As a neonatologist, Padbury has seen premature infants survive when born as early as 23 or 24 weeks. He has also seen those preemies struggle with neurodevelopmental difficulties. "These kids are supposed to be in the womb," Padbury says. "Instead, they are in a very different environment that can have expansive, long-term neurodevelopment effects. Optimizing that environment is critical to giving these kids their best chance."
Padbury says that although his team has been able to show that the placenta plays an active role in determining the intrauterine environment, they've been stymied in fully describing how it does so, in part because much of the effect appears to be from epigenetic effects. That's where Marsit's expertise comes in handy, Padbury says. Since their initial conversation, Marsit and Padbury have been collaborating to uncover those epigenetic changes.
"This is really a dynamite collaborative opportunity," Padbury says. "It's an example of a very interdisciplinary, very contemporary, and very translational collaboration."
The third key player in the collaboration is Barry Lester, a developmental psychologist and director of the Brown Center for the Study of Children at Risk, who has developed a scale for predicting developmental delays in early childhood.
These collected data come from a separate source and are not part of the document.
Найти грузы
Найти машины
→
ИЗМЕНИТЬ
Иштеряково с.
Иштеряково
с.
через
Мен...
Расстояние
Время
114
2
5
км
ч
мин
Using Lester's Neonatal Intensive Care Unit Network Neurobehavioral Scale -- a measure of things such as the ability to follow visual and auditory stimuli, lethargy, and levels of arousal and stress -- the collaborators have begun to see evidence that methylation of the gene for the glucocorticoid receptor alters an infant's ability to respond to visual and auditory stimuli.
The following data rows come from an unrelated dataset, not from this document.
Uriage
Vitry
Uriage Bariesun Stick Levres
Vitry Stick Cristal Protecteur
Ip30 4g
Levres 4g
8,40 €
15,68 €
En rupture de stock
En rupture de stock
"We know there are a ton of exposures and lifestyle characteristics that contribute to a healthy pregnancy, healthy birth, and long-term health in the child," Marsit says. "But it is really hard to pinpoint all of them. So instead, we look at epigenetic profiles and try to think about how these regulatory mechanisms might be more useful as markers of health and disease."
Marsit is also starting to work with Stephen Sheinkopf, an assistant professor in psychiatry and human behavior at Brown and a member of the Center for the Study of Children at Risk. Sheinkopf has been examining distinct characteristics of infants' cries to see if they can identify children at risk for autism. Marsit is interested in seeing if those cries correlate to epigenetic marks. "I'm learning something new every day in neurodevelopment," Marsit says.
Bridging the gap
Marsit's unique training in both molecular biology and epidemiology has enabled him to form these and other collaborations and to ask broad questions in epigenetics. That ability to speak the languages of different disciplines is "becoming more and more important with the push now for translational medicine and moving things from the bench to the bedside," Marsit says.
"I think there are great epidemiologists who don't understand the molecular biology and there are great bench scientists who have no feel for population studies," he adds. "We need to start having more people who can speak the same language and bridge those gaps."
Lisa Seachrist Chiu is a science writer in Washington, D.C.